Text excerpt:
○ ○ ○

This is what the poets mean by it, and whereas again and again it is repeated that every age has its Faust, yet one poet after another follows indefatigably the same beaten track. Let us make a little alteration. Faust is the doubter par excellence, but he is a sympathetic nature. Even in Goethe's interpretation of Faust I sense the lack of a deeper psychological insight into the secret conversations of doubt with itself. In our age, when indeed all have experienced doubt, no poet has yet made a step in this direction. So I think I might well offer them Royal Securities88 to write on, so that they could write down all they have experienced in this respect–they would hardly write more than there is room for on the left hand margin.
Only when one thus deflects Faust back into himself, only then can doubt appear poetic, only then too does he himself discover in reality all its sufferings. He knows that it is spirit which sustains existence, but he knows then too that the security and joy in which men live is not founded upon the power of spirit but is easily explicable as an unreflected happiness. As a doubter, as the doubter, he is higher than all this, and if anyone would deceive him by making him believe that he has passed through a course of training in doubt, he readily sees through the deception; for the man who has made a movement in the world of spirit, hence an infinite movement, can at once hear through the spoken word whether it is a tried and experienced man who is speaking or a Münchhausen. What a Tamberlane is able to accomplish by means of his Huns, that Faust is able to accomplish by means of his doubt: to frighten men up in dismay, to cause existence to quake beneath their feet, to disperse men abroad, to cause the shriek of dread to be heard on all sides. And if he does it, he is nevertheless no Tamberlane, he is in a certain sense warranted and has the warranty of thought. But Faust is a sympathetic nature, he loves existence, his soul is acquainted with no envy, he perceives that he is unable to check the raging he is well able to arouse, he desires no Herostratic honor89–he keeps silent, he hides the doubt in his soul more carefully than the girl who hides under her heart the fruit of a sinful love, he endeavors as well as he can to walk in step with other men, but what goes on within him he consumes within himself, and thus he offers himself a sacrifice for the universal.
When an eccentric pate raises a whirlwind of doubt one may sometimes hear people say, "Would that he had kept silent." Faust realizes this idea. He who has a conception of what it means to live upon spirit knows also what the hunger of doubt is, and that the doubter hungers just as much for the daily bread of life as for the nutriment of the spirit. Although all the pain Faust suffers may be a fairly good argument that is was not pride possessed him, yet to test this further I will employ a little precautionary expedient which I invent with great ease. For as Gregory of Rimini was called tortor infantium90 because he espoused the view of the damnation of infants, so I might be tempted to call myself tortor heroum; for I am very inventive when it is a question of putting heroes to the torture. Faust sees Marguerite–not after he had made the choice of pleasure, for my Faust does not choose pleasure–he sees Marguerite, not in the concave mirror of Mephistopheles but in all her lovable innocence, and as his soul has preserved love for mankind he can perfectly well fall in love with her. But he is a doubter, his doubt has annihilated reality for him; for so ideal is my Faust that he does not belong to these scientific doubters who doubt one hour every semester in the professorial chair, but at other times are able to do everything else, as indeed they do this, without the support of spirit or by virtue of spirit. He is a doubter, and the doubter hungers just as much for the daily bread of joy as for the food of the spirit. He remains, however, true to his resolution and keeps silent, and he talks to no man of his doubt, nor to Marguerite of his love.

○ ○ ○

Assignment: Extend the Faust passage beyond its final sentence, keeping its voice and line of thought. The rows that come next have no connection to the Faust passage.

(Stored data entries)

○ ○ ○

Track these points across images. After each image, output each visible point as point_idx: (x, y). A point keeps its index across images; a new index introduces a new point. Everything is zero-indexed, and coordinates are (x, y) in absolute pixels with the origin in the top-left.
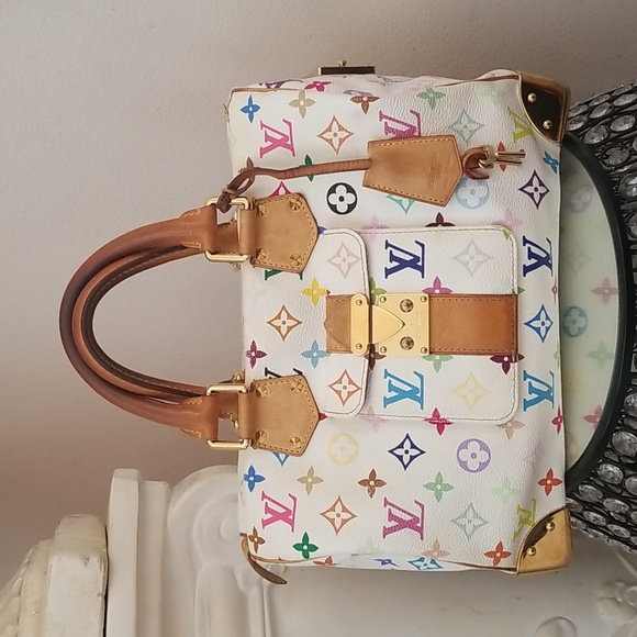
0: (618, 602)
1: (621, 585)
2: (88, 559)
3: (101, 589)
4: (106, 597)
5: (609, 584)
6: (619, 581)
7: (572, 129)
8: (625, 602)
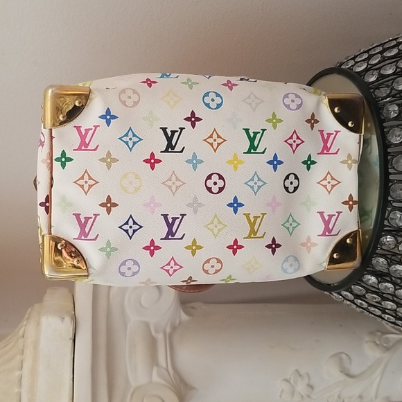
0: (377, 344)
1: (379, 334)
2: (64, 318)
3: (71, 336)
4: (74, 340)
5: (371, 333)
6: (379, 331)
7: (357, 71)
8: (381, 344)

○ ○ ○

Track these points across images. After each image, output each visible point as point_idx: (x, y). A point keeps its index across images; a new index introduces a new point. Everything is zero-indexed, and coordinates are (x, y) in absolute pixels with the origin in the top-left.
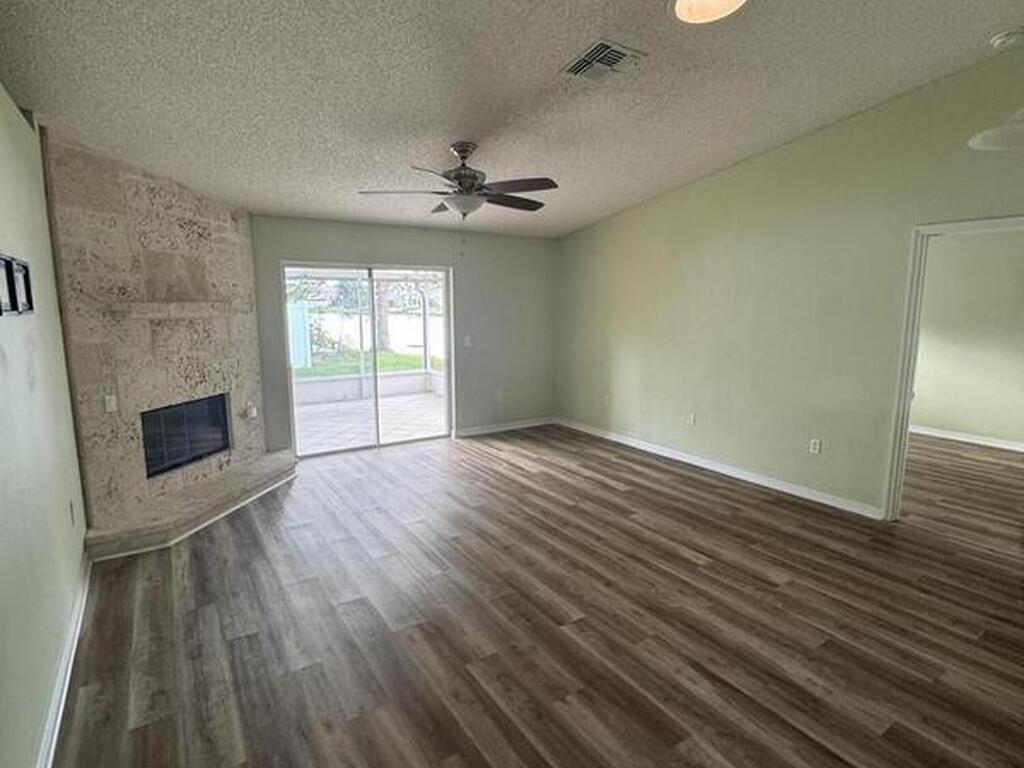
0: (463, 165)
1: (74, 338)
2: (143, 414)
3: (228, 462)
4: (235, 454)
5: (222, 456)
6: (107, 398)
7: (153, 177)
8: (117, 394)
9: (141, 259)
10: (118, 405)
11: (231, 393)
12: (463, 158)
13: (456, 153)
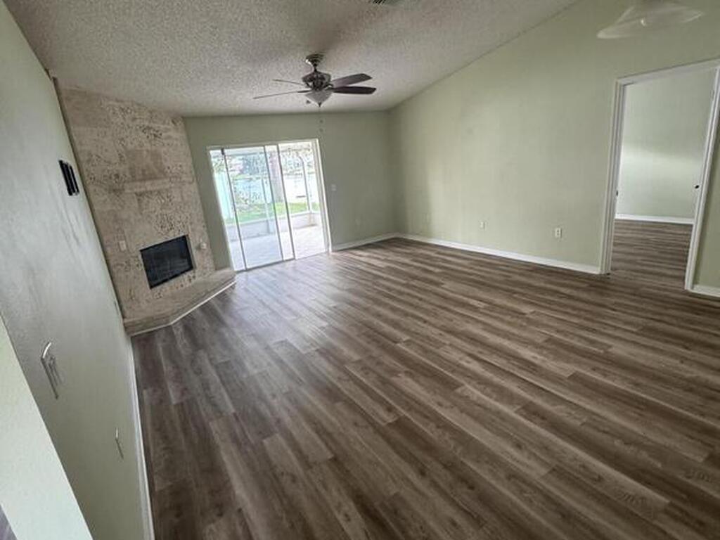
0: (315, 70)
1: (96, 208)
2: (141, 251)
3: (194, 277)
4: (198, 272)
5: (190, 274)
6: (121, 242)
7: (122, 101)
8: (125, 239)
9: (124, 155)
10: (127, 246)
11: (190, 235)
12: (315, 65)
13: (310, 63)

○ ○ ○

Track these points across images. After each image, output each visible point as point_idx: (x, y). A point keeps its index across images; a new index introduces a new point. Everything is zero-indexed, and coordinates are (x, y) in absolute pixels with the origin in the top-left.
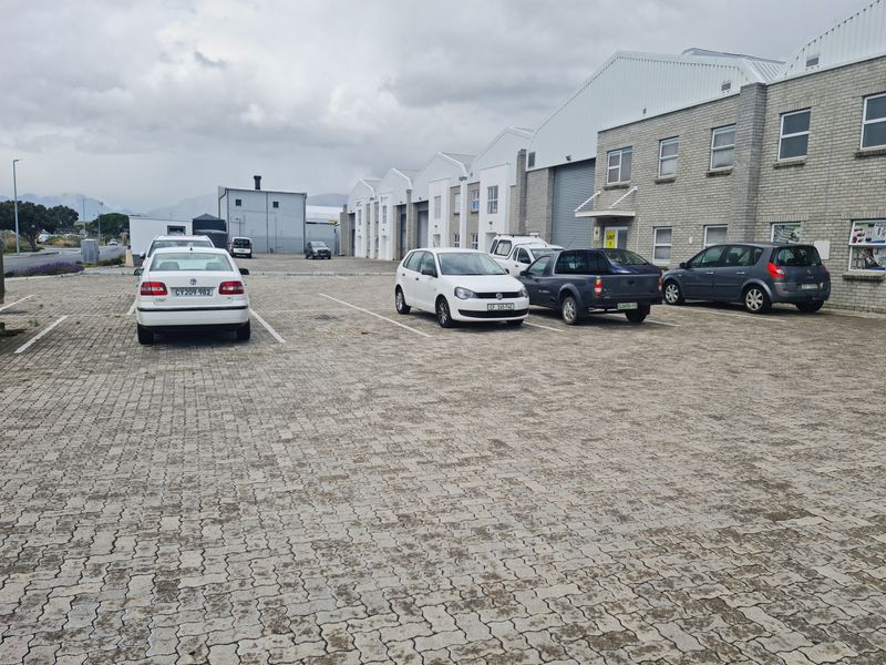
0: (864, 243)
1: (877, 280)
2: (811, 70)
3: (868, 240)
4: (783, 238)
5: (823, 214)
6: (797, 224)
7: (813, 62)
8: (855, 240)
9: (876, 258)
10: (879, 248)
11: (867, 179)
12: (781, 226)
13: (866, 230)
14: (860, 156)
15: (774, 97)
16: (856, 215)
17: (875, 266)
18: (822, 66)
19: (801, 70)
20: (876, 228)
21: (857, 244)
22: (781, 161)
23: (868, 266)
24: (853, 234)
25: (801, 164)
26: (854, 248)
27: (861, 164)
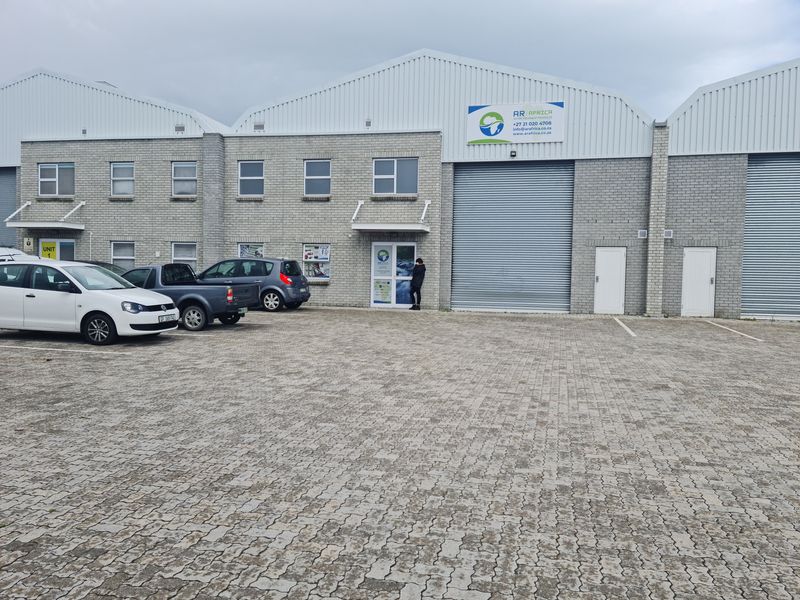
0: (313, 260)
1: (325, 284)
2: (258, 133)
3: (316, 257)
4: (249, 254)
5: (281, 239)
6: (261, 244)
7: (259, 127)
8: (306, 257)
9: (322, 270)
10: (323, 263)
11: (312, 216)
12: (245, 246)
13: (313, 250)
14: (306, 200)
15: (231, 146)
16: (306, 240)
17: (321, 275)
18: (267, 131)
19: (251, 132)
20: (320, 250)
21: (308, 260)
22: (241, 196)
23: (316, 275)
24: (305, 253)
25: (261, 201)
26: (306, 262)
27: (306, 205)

○ ○ ○

Final answer:
It goes without saying that Faust is too ideal a figure to be content with the tattle that if he were to talk he would give occasion to an ordinary discussion and the whole thing would pass off without any consequences–or perhaps, and perhaps. … (Here, as every poet will easily see, the comic is latent in the plan, threatening to bring Faust into an ironical relation to these fools of low comedy who in our age run after doubt, produce an external argument, e.g. a doctor's diploma, to prove that they really have doubted, or take their oath that they have doubted everything, or prove it by the fact that on a journey they met a doubter–these express-messengers and foot-racers in the world of spirit, who in the greatest haste get from one man a little hint of doubt, from another a little hint of faith, and then turn it to account as best they can, according as the congregation wants to have fine sand or coarse sand.)91 Faust is too ideal a figure to go about in carpet-slippers. He who has not an infinite passion is not the ideal, and he who has an infinite passion has long ago saved his soul out of such nonsense. He keeps silent and sacrifices himself/or he talks with the consciousness that he will confound everything.
If he keeps silent, ethics condemns him, for it says, "Thou shalt acknowledge the universal, and it is precisely by speaking thou dost acknowledge it, and thou must not have compassion upon the universal." One ought not to forget this consideration when sometimes one judges a doubter severely for talking. I am not inclined to judge such conduct leniently, but in this case as everywhere all depends upon whether the movements occur normally. If worse comes to worst, a doubter, even though by talking he were to bring down all possible misfortune upon the world, is much to be preferred to these miserable sweet-tooths who taste a little of everything, and who would heal doubt without being acquainted with it, and who are therefore usually the proximate cause of it when doubt breaks out wildly and with ungovernable rage.–If he speaks, then he confounds everything–for though this does not actually occur, he does not get to know it till afterwards, and the upshot cannot help a man either at the moment of action or with regard to his responsibility.
If he keeps silent on his own responsibility, he may indeed be acting magnanimously, but to his other pains he adds a little temptation (Anfechtung), for the universal will constantly torture him and say, "You ought to have talked. Where will you find the certainty that it was not after all a hidden pride which governed your resolution?"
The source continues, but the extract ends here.